May 07, 2017
BAHAWALNAGAR: A teacher at a private school here in District Chishtian allegedly tortured a Grade 7 student for coming unprepared into the class, inflicting severe injuries on the child's head and eye.
The student, thereafter, was transferred to the Tehsil Headquarter Hospital Bahawalnagar.
A case has subsequently been registered against two teachers, police said. The security officials added that instructors at the Chak 51 Fateh area school had reportedly engaged in beating the 7th-grader with sticks for turning up in the classroom without preparing for the day’s lesson.
One of the kid’s eyes was badly wounded in the thrashing. Although doctors at the THQ Hospital Bahawalnagar administered first aid to the torture victim, they advised shifting him to Bahawalpur Hospital for the fear that the student might lose his eyesight in the hurt eye.
The kid’s father revealed the school’s administration tried hushing up the issue.
Following the incident, SHO Bakhshan Khan Saifullah disclosed that a First Information Report (FIR) has been registered as per request of the victim’s father. “Further investigation is currently underway,” he added.
A school teacher in April 2017 reportedly beat a fourth-grade student at Garhi Hameed Gul School in Charsadda, after which the kid was shifted to the DHQ hospital for medical attention.
While a case was filed against the perpetrators on the parents’ request, District Education Officer Siraj Ahmed took notice of the incident, saying two teachers were suspended over the allegation. A probe into the matter was launched.
In addition, 14-year-old Mohammed Ahmed – a student at Larkana Cadet College – lost his senses, when a teacher strangulated him late last year, breaking sensitive bones in his neck. The kid lost his ability to speak and suffered a paralytic attack that left his limbs motionless.
Pushed forward with the help of Geo News’ reporting of the incident, Ahmed was sent to the Cincinnati Children's Hospital in Ohio, US in February through the help of provincial health department under CM Sindh Murad Ali Shah’s directive.
Ahmed successfully managed to speak his first few words on March 24 post-treatment, as observed in a video with Geo News, in which he is seen standing without support.
A bill prohibiting corporal punishment for children in educational institutions was passed in the National Assembly in March 2013.
It declared any form of corporal punishment of children in academic institutions illegal, with those found to be involved in such acts to be sentenced to a year in prison, fine worth Rs. 50,000 or both.

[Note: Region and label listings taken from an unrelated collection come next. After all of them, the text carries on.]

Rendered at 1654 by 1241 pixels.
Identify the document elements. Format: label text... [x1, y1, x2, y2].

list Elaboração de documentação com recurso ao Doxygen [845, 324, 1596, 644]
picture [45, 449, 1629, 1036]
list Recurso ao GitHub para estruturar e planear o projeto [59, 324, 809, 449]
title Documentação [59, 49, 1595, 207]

This issue was highlighted on Geo News’ program Chal Parha, which prompted action from the Punjab CM Shahbaz Sharif.
Harmful parenting behaviours [including that from school teachers] that may not be classified as maltreatment per se have this association with (mental) disorders,” Lisa Berlin, who studies parenting and child maltreatment at Baltimore’s University of Maryland School of Social Work, told Reuters in 2012.
A study in the same year mentioned that people with a history of harsh physical punishment were more likely to have a range of mood and personality disorders or to abuse drugs and alcohol.
“Spanking and other forms of corporal punishment have a huge variety of negative outcomes and almost no positive outcomes,” said Michele Knox, a psychiatrist who studies family and youth violence at University of Toledo’s College of Medicine.